#### [WHAT THIS TASK INVOLVES]
Produce a verbatim copy of the data below that contains no pictures.

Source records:
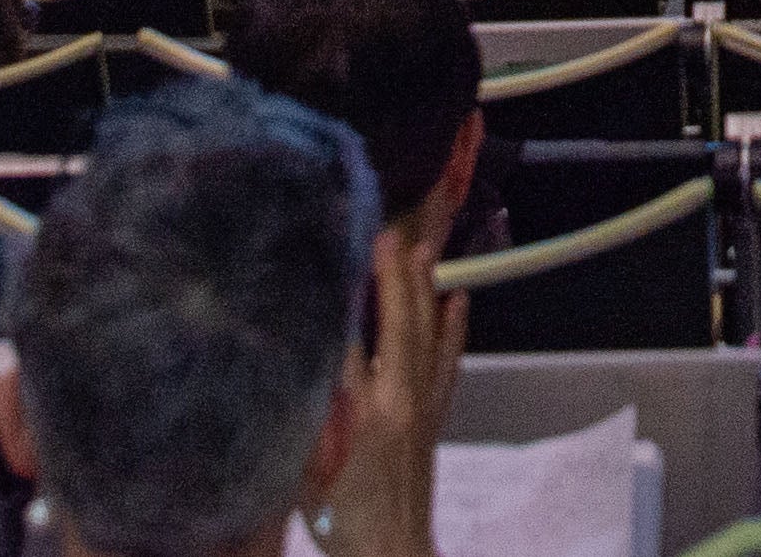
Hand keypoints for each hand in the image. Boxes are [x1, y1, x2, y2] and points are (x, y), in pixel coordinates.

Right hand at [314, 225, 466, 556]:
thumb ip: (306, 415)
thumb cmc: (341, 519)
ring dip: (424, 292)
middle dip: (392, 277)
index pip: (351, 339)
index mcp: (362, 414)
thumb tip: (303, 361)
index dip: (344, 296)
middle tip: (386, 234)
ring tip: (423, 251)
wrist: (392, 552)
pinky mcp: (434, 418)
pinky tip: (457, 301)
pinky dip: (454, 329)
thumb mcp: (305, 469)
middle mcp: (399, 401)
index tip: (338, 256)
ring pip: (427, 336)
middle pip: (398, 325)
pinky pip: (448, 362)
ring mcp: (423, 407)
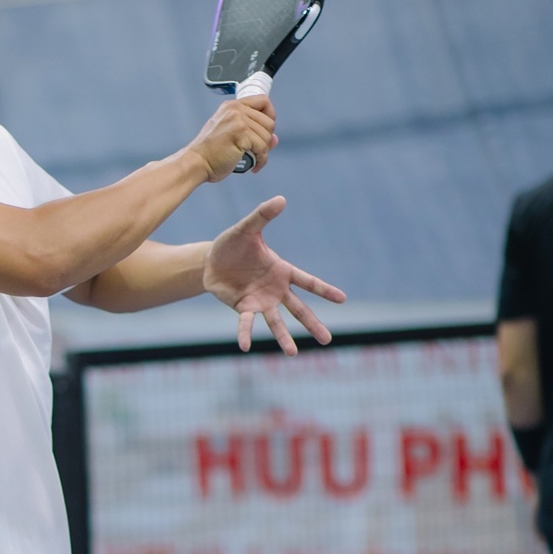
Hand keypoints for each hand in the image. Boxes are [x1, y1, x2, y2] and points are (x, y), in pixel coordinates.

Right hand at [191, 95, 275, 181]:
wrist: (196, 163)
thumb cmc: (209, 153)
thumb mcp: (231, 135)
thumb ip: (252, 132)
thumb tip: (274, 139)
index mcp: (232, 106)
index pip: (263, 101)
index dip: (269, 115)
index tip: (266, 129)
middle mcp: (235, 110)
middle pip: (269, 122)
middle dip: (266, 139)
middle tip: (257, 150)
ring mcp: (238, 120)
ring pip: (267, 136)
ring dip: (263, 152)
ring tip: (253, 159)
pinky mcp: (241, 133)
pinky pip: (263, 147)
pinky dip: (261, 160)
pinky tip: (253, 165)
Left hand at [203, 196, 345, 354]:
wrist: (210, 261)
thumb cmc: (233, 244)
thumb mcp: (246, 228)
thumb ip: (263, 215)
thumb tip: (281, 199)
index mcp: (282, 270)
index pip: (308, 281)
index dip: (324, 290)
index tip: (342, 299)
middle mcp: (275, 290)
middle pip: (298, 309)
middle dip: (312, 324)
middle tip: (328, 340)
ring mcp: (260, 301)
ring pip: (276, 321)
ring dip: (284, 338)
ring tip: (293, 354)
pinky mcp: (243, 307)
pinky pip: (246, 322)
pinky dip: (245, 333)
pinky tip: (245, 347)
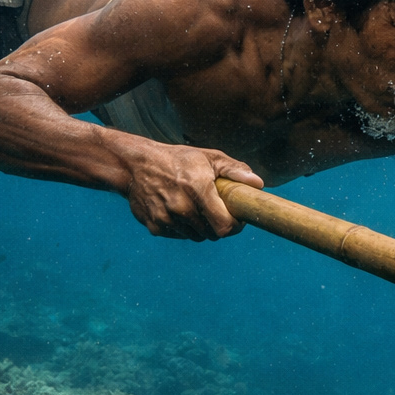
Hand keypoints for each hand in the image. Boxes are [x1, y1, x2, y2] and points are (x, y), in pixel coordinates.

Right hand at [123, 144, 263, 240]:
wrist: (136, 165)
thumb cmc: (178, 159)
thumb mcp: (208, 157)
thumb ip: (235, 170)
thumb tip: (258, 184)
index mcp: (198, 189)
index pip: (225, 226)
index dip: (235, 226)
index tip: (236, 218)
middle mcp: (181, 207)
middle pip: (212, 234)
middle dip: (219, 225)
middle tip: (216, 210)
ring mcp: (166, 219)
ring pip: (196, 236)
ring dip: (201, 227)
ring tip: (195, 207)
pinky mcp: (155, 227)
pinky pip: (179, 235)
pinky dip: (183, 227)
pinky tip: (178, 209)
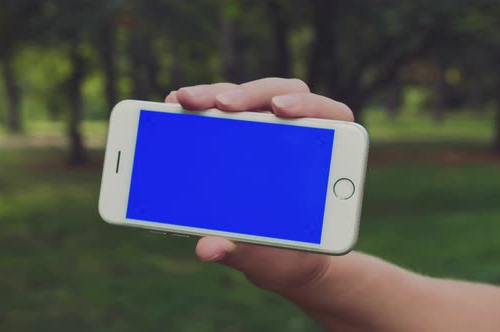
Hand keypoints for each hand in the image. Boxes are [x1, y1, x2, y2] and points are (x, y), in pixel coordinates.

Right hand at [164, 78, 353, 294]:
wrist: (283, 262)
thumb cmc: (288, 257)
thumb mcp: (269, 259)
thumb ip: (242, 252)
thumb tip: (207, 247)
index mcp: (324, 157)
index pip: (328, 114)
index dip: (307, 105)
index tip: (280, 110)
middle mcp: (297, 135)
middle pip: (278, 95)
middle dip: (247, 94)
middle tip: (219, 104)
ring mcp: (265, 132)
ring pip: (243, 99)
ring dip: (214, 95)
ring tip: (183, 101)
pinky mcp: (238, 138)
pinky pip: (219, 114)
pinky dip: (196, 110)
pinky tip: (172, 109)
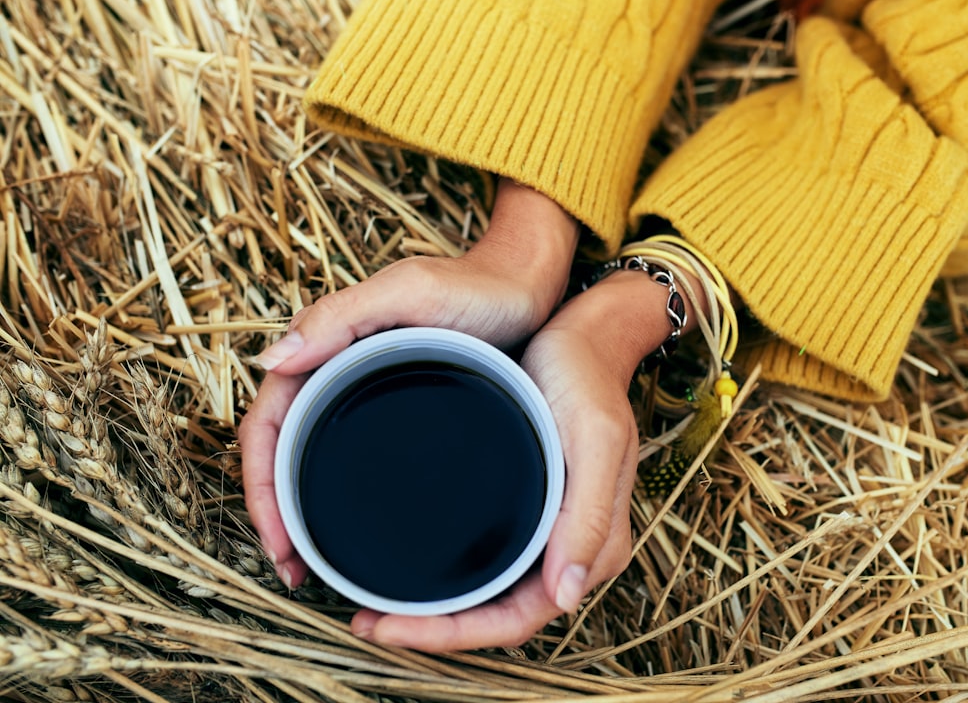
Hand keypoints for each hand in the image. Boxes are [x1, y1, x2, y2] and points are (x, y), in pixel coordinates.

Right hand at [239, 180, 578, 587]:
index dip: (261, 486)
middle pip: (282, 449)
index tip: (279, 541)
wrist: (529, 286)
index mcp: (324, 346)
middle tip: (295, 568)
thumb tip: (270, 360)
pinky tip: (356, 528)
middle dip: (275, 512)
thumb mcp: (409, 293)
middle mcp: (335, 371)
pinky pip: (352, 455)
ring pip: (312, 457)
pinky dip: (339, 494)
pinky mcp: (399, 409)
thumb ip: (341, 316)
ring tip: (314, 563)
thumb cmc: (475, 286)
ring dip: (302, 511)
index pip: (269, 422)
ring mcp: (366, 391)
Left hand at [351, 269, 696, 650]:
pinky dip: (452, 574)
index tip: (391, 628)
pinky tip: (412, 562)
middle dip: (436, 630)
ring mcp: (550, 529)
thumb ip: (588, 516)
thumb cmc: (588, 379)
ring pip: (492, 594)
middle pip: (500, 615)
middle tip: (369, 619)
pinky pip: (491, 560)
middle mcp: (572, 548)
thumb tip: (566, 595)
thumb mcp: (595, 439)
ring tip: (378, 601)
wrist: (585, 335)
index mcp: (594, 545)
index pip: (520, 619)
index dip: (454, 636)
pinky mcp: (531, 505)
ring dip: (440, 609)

#### [RESPONSE FOR THIS EXERCISE]
Hand keypoints for each hand in the image. Boxes are [x1, y1, x2, y2] and points are (x, y), in pixel coordinates.

Right hand at [314, 225, 466, 556]:
thumb ip: (306, 415)
thumb cmc: (341, 519)
ring dip: (424, 292)
middle dip: (392, 277)
index pip: (351, 339)
index mcp: (362, 414)
thumb tip: (303, 361)
index dip: (344, 296)
middle tip: (386, 234)
ring tip: (423, 251)
wrist: (392, 552)
pinky mcp: (434, 418)
pinky tip: (457, 301)
pinky dip: (454, 329)
thumb mcp: (305, 469)
middle mcp: (399, 401)
index tip: (338, 256)
ring pip: (427, 336)
middle pip: (398, 325)
pinky pip: (448, 362)
ring mcp: (423, 407)
Hand keypoints for each hand in the image. Boxes are [x1, y1, x2, y2] and points are (x, y), in pixel coordinates.

Right hand at [191, 95, 275, 181]:
wrist: (196, 163)
thumb cmc: (209, 153)
thumb mcp: (231, 135)
thumb ip: (252, 132)
thumb tip: (274, 139)
index mcp: (232, 106)
index pip: (263, 101)
index dip: (269, 115)
index tip: (266, 129)
middle mcp: (235, 110)
middle pip: (269, 122)
middle dip: (266, 139)
middle tip: (257, 150)
ring mcp: (238, 120)
ring pip: (267, 136)
ring dip: (263, 152)
ring tip: (253, 159)
pinky mcp: (241, 133)
pinky pip: (263, 147)
pinky dip: (261, 160)
pinky tip: (253, 165)
Left hand at [203, 196, 345, 354]:
wrist: (210, 261)
thumb cmc: (233, 244)
thumb mcp: (246, 228)
thumb ip: (263, 215)
thumb tip: (281, 199)
index mcp: (282, 270)
index pip: (308, 281)
index dip: (324, 290)
index tip: (342, 299)
middle mcp: (275, 290)
middle pip: (298, 309)
middle dip: (312, 324)
middle tip: (328, 340)
ring mcp: (260, 301)
ring pip: (276, 321)
ring dip: (284, 338)
ring tip: (293, 354)
pinky mcp: (243, 307)
pinky pip: (246, 322)
pinky dip: (245, 333)
pinky tip: (245, 347)
Hand keypoints for each hand in the image. Boxes are [x1, y1, x2, y2] and points are (x, y), in pixel coordinates.

Right hand at [123, 144, 263, 240]:
wrist: (136, 165)
thumb cmc: (178, 159)
thumb mcp: (208, 157)
thumb ip: (235, 170)
thumb tip: (258, 184)
index mcp: (198, 189)
index pip: (225, 226)
index dip: (235, 226)
index tip: (236, 218)
middle mcp: (181, 207)
middle pip: (212, 234)
middle dip: (219, 225)
middle tip: (216, 210)
ring mcp: (166, 219)
ring pip: (196, 236)
ring dip: (201, 227)
ring tip: (195, 207)
pinky mcp: (155, 227)
pinky pip: (179, 235)
pinky dip: (183, 227)
pinky tip: (178, 209)
Hand keypoints for each hand in the image. Boxes are [x1, y1, x2, y2] and points are (x, y), in pixel coordinates.

Right hand at [164, 78, 353, 294]:
wrist: (283, 262)
thumb cmc: (288, 257)
thumb mcp: (269, 259)
thumb ip: (242, 252)
thumb tip: (207, 247)
index mcp: (324, 157)
index pip: (328, 114)
index dip: (307, 105)
index tip: (280, 110)
middle mcp: (297, 135)
middle pip: (278, 95)
middle dip: (247, 94)
middle tip: (219, 104)
ring mcp: (265, 132)
ring pip: (243, 99)
ring dip: (214, 95)
ring tip: (183, 101)
pinky mcp: (238, 138)
pinky pip: (219, 114)
pinky dip: (196, 110)
pinky tip: (172, 109)
Hand keypoints for each hand in the image. Boxes are [x1, y1, x2, y2] and points are (x, y), in pixel coordinates.

Right hand at [239, 180, 578, 587]:
index dip: (261, 486)
middle pip: (282, 449)
index tip: (279, 541)
wrist: (529, 286)
index mcp: (324, 346)
middle tip: (295, 568)
thumb tip: (270, 360)
pinky tip: (356, 528)
middle dip: (275, 512)
thumb mcp: (409, 293)
middle mcp: (335, 371)
pinky pip: (352, 455)
ring pip: (312, 457)
pinky dip: (339, 494)
pinky mcp: (399, 409)
thumb ip: (341, 316)
ring tip: (314, 563)
thumb cmc: (475, 286)
ring dip: (302, 511)
index pip: (269, 422)
ring mcp: (366, 391)
Left hand at [351, 269, 696, 650]:
pinky dip: (452, 574)
index tip: (391, 628)
pinky tip: (412, 562)
middle dip: (436, 630)
ring mcp: (550, 529)
thumb ip: (588, 516)
thumb cmc: (588, 379)
ring pip: (492, 594)
middle pip: (500, 615)
middle tip: (369, 619)
pinky pip: (491, 560)
middle mcp: (572, 548)
thumb tip: (566, 595)
thumb mcp: (595, 439)
ring tip: (378, 601)
wrist: (585, 335)
index mcp: (594, 545)
index pip: (520, 619)
index dip: (454, 636)
pinky mcp: (531, 505)
ring dip: (440, 609)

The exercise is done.